Mi hermano ha querido ir al VIPS para con sus cupones comprarse el DVD de los perros y mi madre tenía mucho miedo de que se cayera otra vez. La semana que viene le van a hacer unos exámenes por si tiene alguna lesión en el cerebelo. He arreglado a Poquitos, mi padre ya empezaba a rugir, y hemos salido detrás de mi hermano. Creo que él probablemente hubiese ido antes a algún bar a comprar cigarrillos de modo que cuando llegamos al VIPS todavía no había llegado. Entretuve al peque dando un paseo por la cafetería a ver si encontraba a mi hermano, mientras todo el mundo miraba al pequeñín por lo mono que es y la buena energía que tiene. Cuando tenía cuatro o cinco meses y yo era su cangura oficial me sentaba en la calle con él al solecito y le cogía por las piernas mientras su cabeza se arrebujaba entre mis rodillas, porque le gustaba mucho eso de ver el mundo desde otra perspectiva. El noventa por ciento de la gente que le veía sonreía. Sigue teniendo una mirada muy singular, muy biracial, con ojos ovalados en forma de almendra, y parece que te sigue con los párpados cuando le has perdido de vista.

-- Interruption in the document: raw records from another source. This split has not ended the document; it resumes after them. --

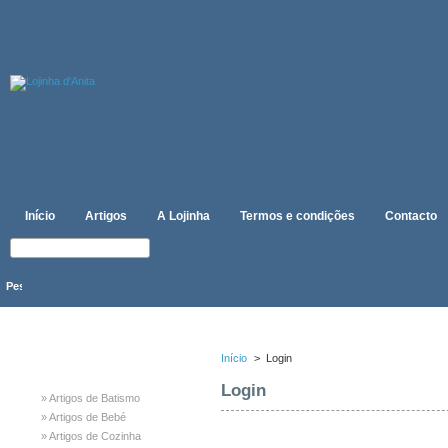
Início
Artigos
A Lojinha
Termos e condições
Contacto
CATEGORIAS
Início
>
Login
Login
» Artigos de Batismo
» Artigos de Bebé
» Artigos de Cozinha
Sumário
Login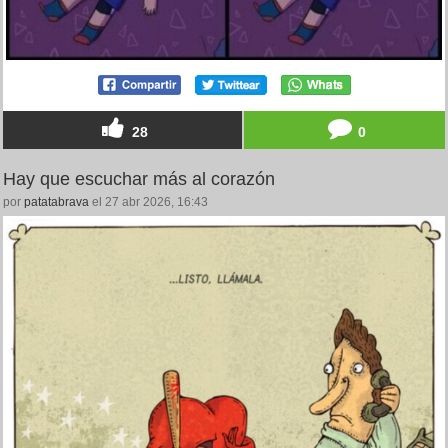
28
0
Hay que escuchar más al corazón
por
patatabrava
el 27 abr 2026, 16:43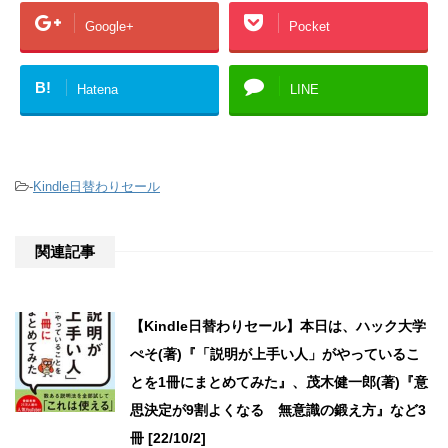
Google+
Pocket
B!
Hatena
LINE
-
Kindle日替わりセール
関連記事
【Kindle日替わりセール】本日は、ハック大学
ぺそ(著)『「説明が上手い人」がやっているこ
とを1冊にまとめてみた』、茂木健一郎(著)『意
思決定が9割よくなる 無意識の鍛え方』など3
冊 [22/10/2]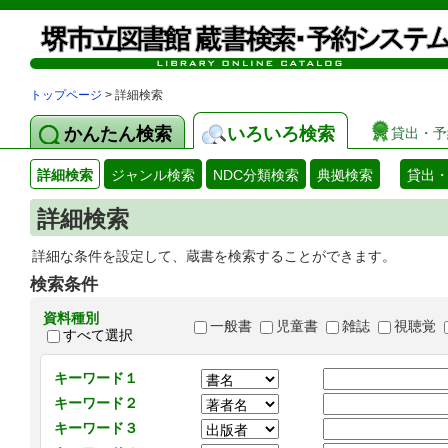
トップページ
> 詳細検索
かんたん検索
いろいろ検索
貸出・予
詳細検索
ジャンル検索
NDC分類検索
典拠検索
貸出
詳細検索
詳細な条件を設定して、蔵書を検索することができます。
検索条件
資料種別
一般書
児童書
雑誌
視聴覚
すべて選択
キーワード１
キーワード２
キーワード３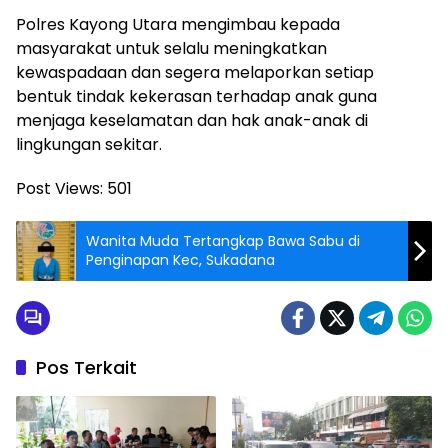
Polres Kayong Utara mengimbau kepada
masyarakat untuk selalu meningkatkan
kewaspadaan dan segera melaporkan setiap
bentuk tindak kekerasan terhadap anak guna
menjaga keselamatan dan hak anak-anak di
lingkungan sekitar.
Post Views:
501
Wanita Muda Tertangkap Bawa Sabu di
Penginapan Kec, Sukadana
Pos Terkait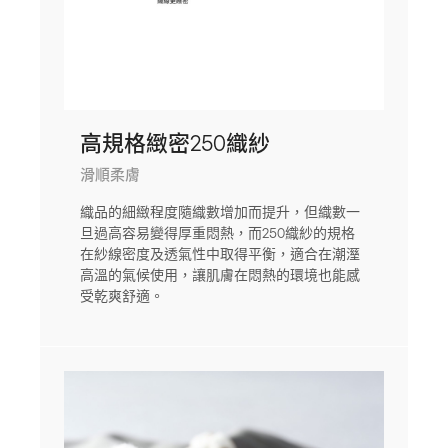
高規格緻密250織紗
滑順柔膚
織品的細緻程度隨織數增加而提升，但織數一
旦過高容易變得厚重悶熱，而250織紗的規格
在紗線密度及透氣性中取得平衡，適合在潮溼
高溫的氣候使用，讓肌膚在悶熱的環境也能感
受乾爽舒適。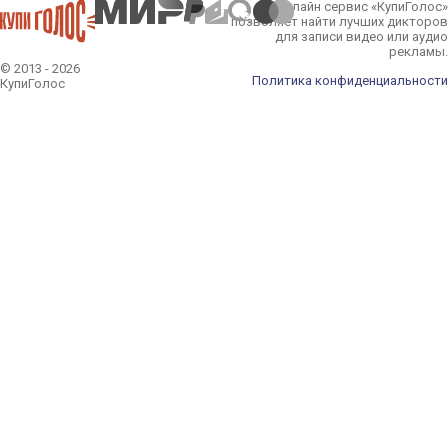
Онлайн сервис «КупиГолос»
позволяет найти лучших дикторов
для записи видео или аудио
рекламы.
© 2013 - 2026
Политика конфиденциальности
КупиГолос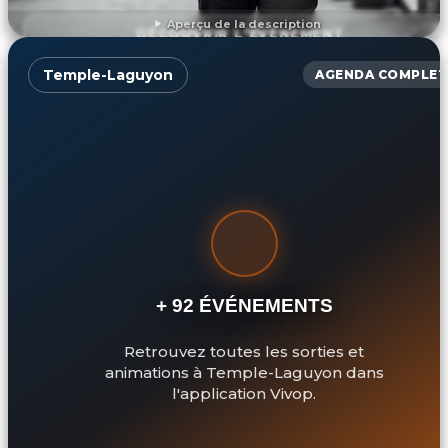
Aperçu de la description
DÉCOUVRIR L'ÉVÉNEMENT
Temple-Laguyon
AGENDA COMPLET
+ 92 ÉVÉNEMENTS
Retrouvez toutes les sorties et
animations à Temple-Laguyon dans
l'application Vivop.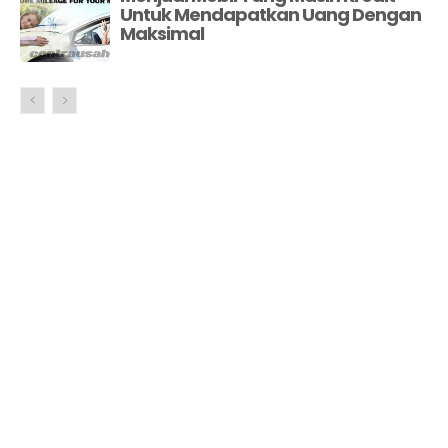
Untuk Mendapatkan Uang Dengan
Maksimal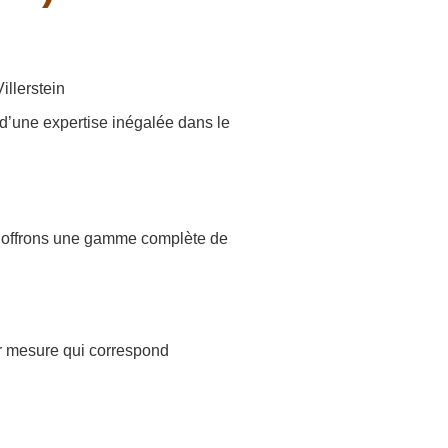
 d’une expertise inégalée dans le
us offrons une gamme complète de
ur mesure qui correspond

Salimos a buscar a mi hermano a la calle y el niño empezó a gritar en su media lengua el nombre de mi hermano y "¡Ven! ¡Ven!" y entonces apareció mi hermano tambaleante; espero que el hielo que le produce verse tan enfermo se haya deshecho un poquito aunque parecía más bien sorprendido por el cariñito que le profesa el bebé. Al entrar en la tienda toda la gente nos miraba. No entendían por qué dos personas de color cuidaban con tanta familiaridad a un niño de aspecto alemán y mi hermano realmente impresiona con su delgadez, sus heridas en la cara y su mirada perdida. Se enfadó mucho con el mundo cuando el chico de la tienda le dijo que no quedaban DVDs del tío ése de los perros, y teniendo en cuenta que la televisión es lo único que le llena la vida entiendo su desilusión. El peque le seguía llamando y fijándose en él cuando salió por la puerta sin esperar a que yo le pusiera la chaqueta y el plumas al niño.

Para resumir mi hermano se perdió en la noche y yo volví a casa. Tras un rato jugando mi padre irrumpió en la habitación como una fiera de bestiario y me empezó a gritar con un tono agresivo que ya conozco y me revienta los tímpanos. Es un grito primal que siempre utiliza antes de proceder el zafarrancho de aniquilarme, machacarme, patearme o insultarme. Ya no es un grito, es un hedor que no soporto y me da náuseas y me provoca miedo, un miedo infantil atávico y real que me persigue desde hace décadas. Sus chillidos me recuerdan las roturas de huesos, los gritos chirriantes de madrugada de mis hermanos cuando éramos pequeños, las heridas emocionales, las fracturas familiares, la imposibilidad eterna de ser normales.

Salí disparada para irme de la casa mientras mi madre me buscaba donde el ascensor para darme mi bolsa y treinta euros que ha intentado endosarme toda la tarde. El niño me encontró y salió tímido con el librito con el que jugábamos para ver si me animaba a entrar otra vez. Al aparecer de nuevo mi padre como una momia escapada de su sepulcro, di un beso rápido a mi madre y al pequeñín y me metí corriendo en el ascensor delante del vecino. Poquitos se puso a llorar desconsolado.

No puedo volver a la casa de mis padres porque me intoxica, me remueve y me hiere. Hoy me siento como un cervatillo con dos heridas de lanza bulliendo por la sangre aún caliente. He vuelto llorando a mi casa. Sé que cuando lloro así, con un cierto ritmo seco y la incapacidad de sosegarme, estoy llorando de corazón. Y quiero cuidármelo porque sé que lo tengo débil y no puedo permitirme más aforismos crueles que me lo recorten y me lo fileteen como si de carnaza se tratara. Sé que la sangre que palpita en él tiene cada vez un brillo más rojizo, más bermellón como los mantos de terciopelo de Tiziano y a veces noto su sabor en mi garganta, su sal picándome los ojos; no, no puedo permitirme más desfalcos, tormentas, raptos y ataques a bordo. No sé cómo evitarlos pero entre atacar o huir voy a decantarme siempre por huir, aunque tenga que hacerlo durante mucho tiempo, corriendo, escapando, haciendo kilómetros, alejándome lo más lejos posible de la eventualidad de ser alcanzada por la jauría de redondas y corcheas enloquecidas que si me alcanzaran tragar hasta impedirme la armonía.